L'administration Biden envisage des mesures qui limiteraient les investissements américains dans les entreprises technologiques chinoises, alors que les tensions s'accroissent entre les deux pays, selon des personnes bien informées. Ces restrictions prendraient probablement la forme d'un décret qui serait signé dans les mois à venir. Une action distincte contre TikTok est possible mais aucune action n'est imminente. Le département du commerce pourrait également imposer de nouvelles restrictions sur les puces d'intelligence artificielle.
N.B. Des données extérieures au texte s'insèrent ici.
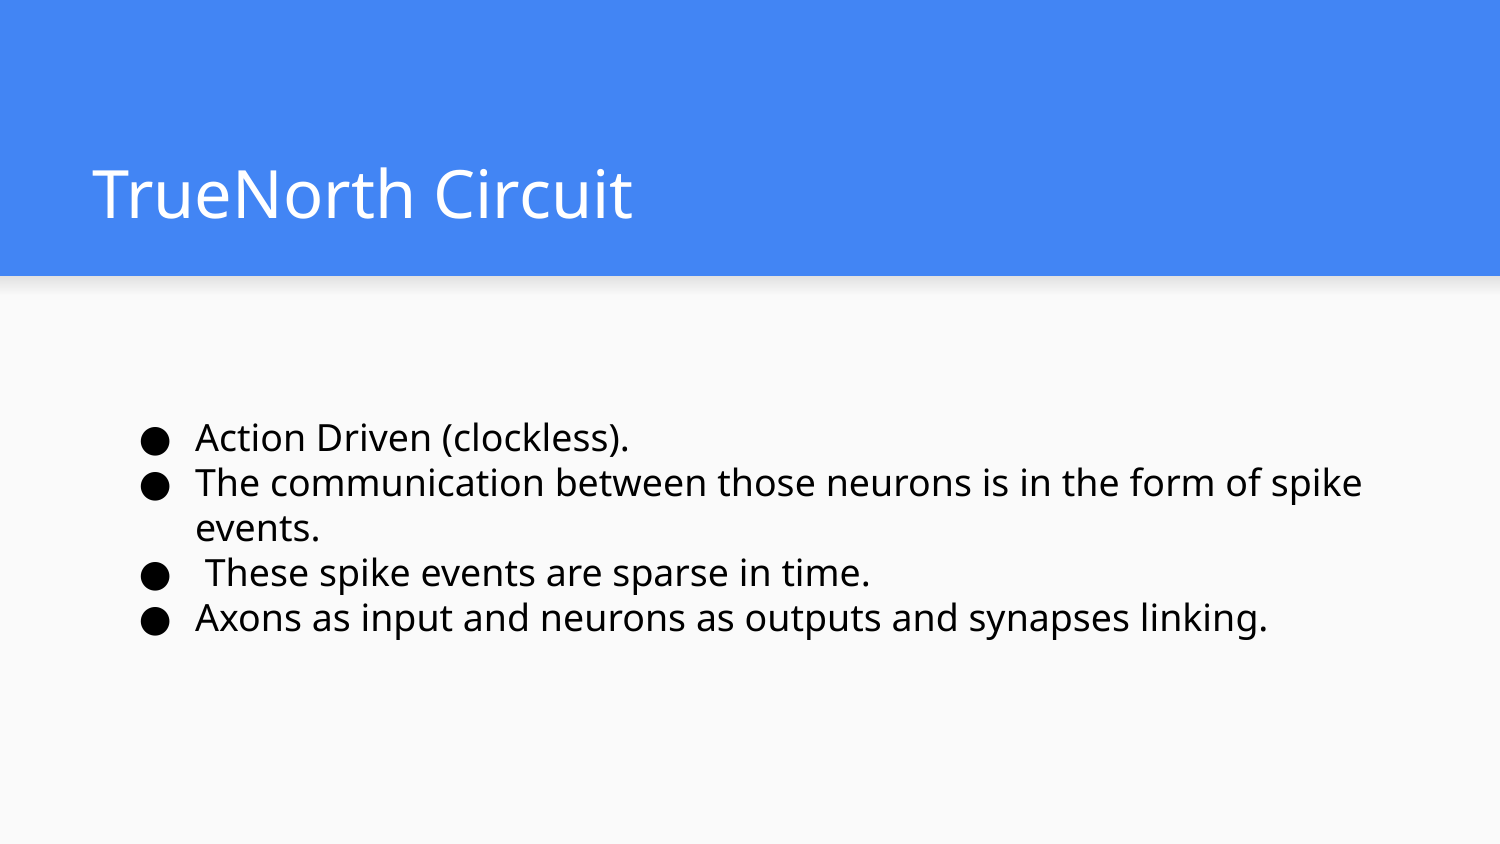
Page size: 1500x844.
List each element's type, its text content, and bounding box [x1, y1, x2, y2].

Le marché a de la peine à se projeter sereinement dans l’environnement actuel. Ces trois semaines à venir seront pavées de banques centrales (la BCE ce jeudi, la Banque d’Angleterre la semaine prochaine et la Fed le 21 septembre). Dans un tel contexte, on peut s’attendre à ce que la volatilité reste encore un peu parmi nous. Dans le même temps, la crise énergétique qui bouleverse le vieux continent impacte fortement le sentiment du marché, rendez-vous donc ce jeudi pour l’annonce de la BCE, mais aussi un discours de Jerome Powell.

Au menu macro-économique du jour, les indices PMI finaux d'août pour les services sont publiés tout au long de la journée, à partir de 02h30 au Japon et jusqu'à 10h30 au Royaume-Uni. Jour férié oblige, il sera publié mardi aux Etats-Unis. Les investisseurs attendent aussi les ventes de détail européennes (11h00).
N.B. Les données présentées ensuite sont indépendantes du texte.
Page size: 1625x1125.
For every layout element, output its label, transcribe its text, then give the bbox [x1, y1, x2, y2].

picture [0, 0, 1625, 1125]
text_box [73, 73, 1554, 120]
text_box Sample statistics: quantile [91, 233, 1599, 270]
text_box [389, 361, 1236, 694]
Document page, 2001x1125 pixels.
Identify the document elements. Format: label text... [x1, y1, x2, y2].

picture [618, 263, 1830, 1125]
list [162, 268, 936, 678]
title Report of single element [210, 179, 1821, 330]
Le conseil d'administration de Volkswagen se réunit lundi pour trancher sur l'IPO Porsche. UBS abandonne son projet de rachat de Wealthfront, une opération à 1,4 milliard de dollars. Enfin un peu d’élégance dans l’indice, Costar et Invitation Homes vont entrer dans le S&P500 aux dépens de PVH et Peen Entertainement. Advanced Micro Devices remplace DuPont dans le S&P100. Credit Suisse pourrait considérablement réduire la voilure en banque d'investissement, en particulier aux Etats-Unis (SonntagsZeitung). Le directeur financier de Bed Bath & Beyond fait une chute mortelle du 18e étage d'un gratte-ciel de New York. Israël va interdire en mars 2023 les B747 et d'autres quadrimoteurs pour des raisons environnementales. Ford enregistre une hausse de 27% des ventes de véhicules aux États-Unis en août.
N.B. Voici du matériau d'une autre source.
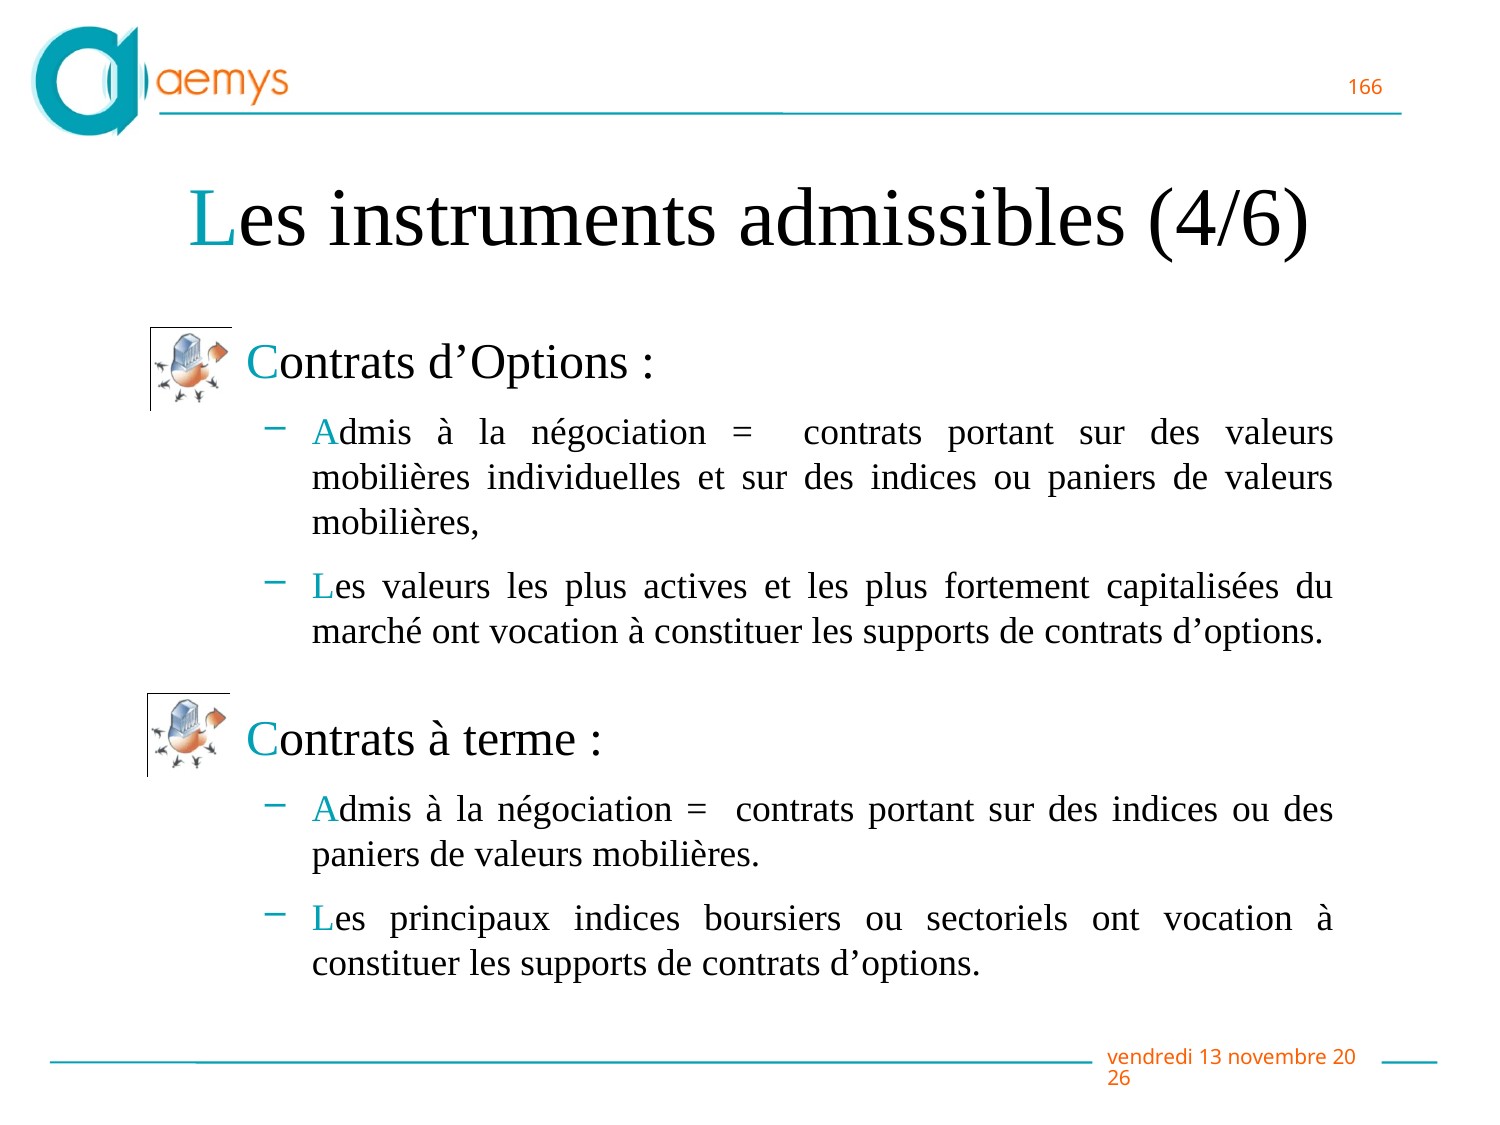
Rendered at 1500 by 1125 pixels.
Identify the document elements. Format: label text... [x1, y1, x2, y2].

title Les instruments admissibles (4/6) [74, 137, 1426, 288]
picture [147, 693, 231, 777]
picture [149, 327, 233, 411]
list Contrats d’Options : Admis à la négociation = contrats portant sur des valeurs mobilières individuelles et sur des indices ou paniers de valeurs mobilières, Les valeurs les plus actives et les plus fortement capitalisées du marché ont vocation à constituer les supports de contrats d’options. Contrats à terme : Admis à la négociation = contrats portant sur des indices ou des paniers de valeurs mobilières. Les principaux indices boursiers ou sectoriels ont vocation à constituer les supports de contrats d’options. [174, 320, 1351, 1009]
picture [29, 24, 290, 138]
Cette nuit et ce matin en Asie, les indices traitent en léger repli, hormis Shanghai qui progresse de 0.28%. Tokyo égare 0.11% à la cloche, Hong Kong perd 1.05% et Séoul recule de 0.24%. Le future SPX progresse de 0.3% tandis que l’Europe ouvre en baisse de 2.5%, la faute à Vladimir.

Ce lundi 5 septembre pourrait être plutôt calme sur les places boursières, Wall Street restera fermée pour le Labor Day.